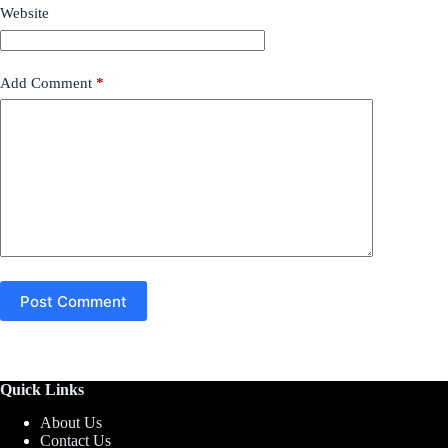
Website
Add Comment
*
Post Comment
Quick Links
About Us
Contact Us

- - - - -

## Exercise instructions
Rewrite the text read from the material above as a Markdown table with the columns "Row" and "Line," one numbered row per line and no rows for blank lines. Leave the pictures out of the table.

## Your solution
| Row | Line |
|---|---|
| 1 | Website |
| 2 | Add Comment |
| 3 | * |
| 4 | Post Comment |
| 5 | Quick Links |
| 6 | About Us |
| 7 | Contact Us |